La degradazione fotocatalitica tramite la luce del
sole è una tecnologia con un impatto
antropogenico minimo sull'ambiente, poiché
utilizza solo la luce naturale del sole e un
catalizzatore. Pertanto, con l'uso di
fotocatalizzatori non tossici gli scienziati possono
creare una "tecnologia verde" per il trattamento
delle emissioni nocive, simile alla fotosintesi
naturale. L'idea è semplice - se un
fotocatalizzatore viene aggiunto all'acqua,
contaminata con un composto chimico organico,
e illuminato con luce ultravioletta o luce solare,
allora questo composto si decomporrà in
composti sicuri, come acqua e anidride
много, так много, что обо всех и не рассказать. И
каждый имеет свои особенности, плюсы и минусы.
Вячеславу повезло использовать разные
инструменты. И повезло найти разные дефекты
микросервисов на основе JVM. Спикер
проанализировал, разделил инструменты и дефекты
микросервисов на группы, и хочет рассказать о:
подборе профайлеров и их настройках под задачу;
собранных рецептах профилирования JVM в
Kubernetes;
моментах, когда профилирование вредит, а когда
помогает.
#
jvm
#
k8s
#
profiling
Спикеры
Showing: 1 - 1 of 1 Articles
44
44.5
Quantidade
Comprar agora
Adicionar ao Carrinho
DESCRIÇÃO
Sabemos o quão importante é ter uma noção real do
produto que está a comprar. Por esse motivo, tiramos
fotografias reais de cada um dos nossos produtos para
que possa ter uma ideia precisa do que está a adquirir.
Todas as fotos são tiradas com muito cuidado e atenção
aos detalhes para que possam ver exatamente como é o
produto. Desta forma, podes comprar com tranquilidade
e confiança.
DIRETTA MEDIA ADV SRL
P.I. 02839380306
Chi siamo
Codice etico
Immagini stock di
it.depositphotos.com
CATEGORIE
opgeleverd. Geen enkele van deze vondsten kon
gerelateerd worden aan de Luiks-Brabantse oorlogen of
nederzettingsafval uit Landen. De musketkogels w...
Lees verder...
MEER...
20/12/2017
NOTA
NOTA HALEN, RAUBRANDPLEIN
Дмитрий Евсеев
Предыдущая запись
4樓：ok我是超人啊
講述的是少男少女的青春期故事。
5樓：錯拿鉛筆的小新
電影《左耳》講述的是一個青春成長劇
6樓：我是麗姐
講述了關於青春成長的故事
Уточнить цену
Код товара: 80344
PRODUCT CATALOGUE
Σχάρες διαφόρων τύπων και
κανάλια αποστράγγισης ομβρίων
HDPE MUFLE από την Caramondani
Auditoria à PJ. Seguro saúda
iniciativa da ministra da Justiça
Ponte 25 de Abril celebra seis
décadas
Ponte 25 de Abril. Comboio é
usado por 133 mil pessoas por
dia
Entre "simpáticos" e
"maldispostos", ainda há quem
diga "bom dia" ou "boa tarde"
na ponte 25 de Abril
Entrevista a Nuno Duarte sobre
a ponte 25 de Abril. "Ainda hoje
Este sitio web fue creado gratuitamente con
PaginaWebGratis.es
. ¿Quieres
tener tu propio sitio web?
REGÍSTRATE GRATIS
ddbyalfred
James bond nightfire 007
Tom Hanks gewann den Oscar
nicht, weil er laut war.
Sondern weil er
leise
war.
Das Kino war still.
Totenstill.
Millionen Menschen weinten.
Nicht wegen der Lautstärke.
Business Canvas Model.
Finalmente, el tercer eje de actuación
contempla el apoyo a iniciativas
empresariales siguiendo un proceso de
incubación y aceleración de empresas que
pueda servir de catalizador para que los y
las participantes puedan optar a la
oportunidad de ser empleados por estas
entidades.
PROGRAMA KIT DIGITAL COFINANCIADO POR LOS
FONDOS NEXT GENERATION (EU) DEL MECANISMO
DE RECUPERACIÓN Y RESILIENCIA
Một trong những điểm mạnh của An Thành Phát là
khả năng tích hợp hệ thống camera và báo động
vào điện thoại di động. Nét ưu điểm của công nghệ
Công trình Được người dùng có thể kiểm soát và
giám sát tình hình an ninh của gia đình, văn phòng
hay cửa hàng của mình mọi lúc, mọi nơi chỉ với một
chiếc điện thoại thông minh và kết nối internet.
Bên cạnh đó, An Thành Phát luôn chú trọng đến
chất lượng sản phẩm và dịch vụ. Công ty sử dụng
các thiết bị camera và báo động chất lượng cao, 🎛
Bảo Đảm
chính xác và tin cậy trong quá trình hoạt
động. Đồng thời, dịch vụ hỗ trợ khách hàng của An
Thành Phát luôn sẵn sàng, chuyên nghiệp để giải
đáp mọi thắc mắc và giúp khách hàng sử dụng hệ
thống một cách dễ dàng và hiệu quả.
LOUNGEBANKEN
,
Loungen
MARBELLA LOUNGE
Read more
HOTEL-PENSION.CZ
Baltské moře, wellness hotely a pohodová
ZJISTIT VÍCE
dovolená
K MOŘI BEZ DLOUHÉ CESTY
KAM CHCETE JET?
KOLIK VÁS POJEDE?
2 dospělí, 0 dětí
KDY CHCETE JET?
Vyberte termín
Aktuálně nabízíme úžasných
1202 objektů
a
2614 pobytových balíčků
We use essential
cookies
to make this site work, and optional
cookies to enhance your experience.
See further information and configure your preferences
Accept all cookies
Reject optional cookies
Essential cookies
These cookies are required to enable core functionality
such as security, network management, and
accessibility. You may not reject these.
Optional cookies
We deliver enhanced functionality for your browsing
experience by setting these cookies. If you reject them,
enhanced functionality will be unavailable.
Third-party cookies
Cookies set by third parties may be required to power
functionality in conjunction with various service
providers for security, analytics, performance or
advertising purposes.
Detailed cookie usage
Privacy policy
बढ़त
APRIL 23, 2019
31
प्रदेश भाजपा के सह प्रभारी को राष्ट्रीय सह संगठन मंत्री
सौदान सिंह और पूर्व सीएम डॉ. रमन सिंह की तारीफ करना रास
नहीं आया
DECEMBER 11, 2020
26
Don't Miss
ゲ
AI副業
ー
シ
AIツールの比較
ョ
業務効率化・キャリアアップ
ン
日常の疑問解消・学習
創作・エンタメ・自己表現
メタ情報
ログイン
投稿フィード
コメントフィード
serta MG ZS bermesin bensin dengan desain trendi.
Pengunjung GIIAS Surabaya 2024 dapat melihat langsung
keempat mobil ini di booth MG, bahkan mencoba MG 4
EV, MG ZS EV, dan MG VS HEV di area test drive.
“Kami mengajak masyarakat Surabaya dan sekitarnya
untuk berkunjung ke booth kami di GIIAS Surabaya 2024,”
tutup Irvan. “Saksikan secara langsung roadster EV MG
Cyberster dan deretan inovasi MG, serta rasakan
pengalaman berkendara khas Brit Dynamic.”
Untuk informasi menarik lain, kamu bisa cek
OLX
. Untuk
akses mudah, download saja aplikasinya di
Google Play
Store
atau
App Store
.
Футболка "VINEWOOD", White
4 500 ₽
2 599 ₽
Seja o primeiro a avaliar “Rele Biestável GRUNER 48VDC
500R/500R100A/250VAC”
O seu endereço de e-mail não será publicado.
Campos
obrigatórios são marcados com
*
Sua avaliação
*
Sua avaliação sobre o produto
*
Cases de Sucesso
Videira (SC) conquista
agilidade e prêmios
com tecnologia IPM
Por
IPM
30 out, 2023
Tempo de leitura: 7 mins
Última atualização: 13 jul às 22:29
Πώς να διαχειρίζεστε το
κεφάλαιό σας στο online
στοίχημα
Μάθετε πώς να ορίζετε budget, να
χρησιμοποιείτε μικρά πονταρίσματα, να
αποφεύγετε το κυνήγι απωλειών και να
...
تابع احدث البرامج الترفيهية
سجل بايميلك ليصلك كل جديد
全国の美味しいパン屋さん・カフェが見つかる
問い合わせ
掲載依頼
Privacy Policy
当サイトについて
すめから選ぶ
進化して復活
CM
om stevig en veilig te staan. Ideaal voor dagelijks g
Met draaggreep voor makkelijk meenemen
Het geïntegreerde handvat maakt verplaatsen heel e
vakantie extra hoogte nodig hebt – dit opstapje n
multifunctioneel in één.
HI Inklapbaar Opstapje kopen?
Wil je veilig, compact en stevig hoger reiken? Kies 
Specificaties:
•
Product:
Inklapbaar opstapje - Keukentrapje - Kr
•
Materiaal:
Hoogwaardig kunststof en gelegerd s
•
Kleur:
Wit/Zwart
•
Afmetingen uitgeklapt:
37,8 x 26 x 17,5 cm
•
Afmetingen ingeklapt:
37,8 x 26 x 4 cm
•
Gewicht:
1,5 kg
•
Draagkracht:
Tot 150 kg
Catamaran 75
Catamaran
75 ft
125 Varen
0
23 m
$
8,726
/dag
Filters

Try it:
When you find a line in the records that contains the word "chất", copy it.

Result of the task:
chất lượng sản phẩm và dịch vụ. Công ty sử dụng
các thiết bị camera và báo động chất lượng cao, 🎛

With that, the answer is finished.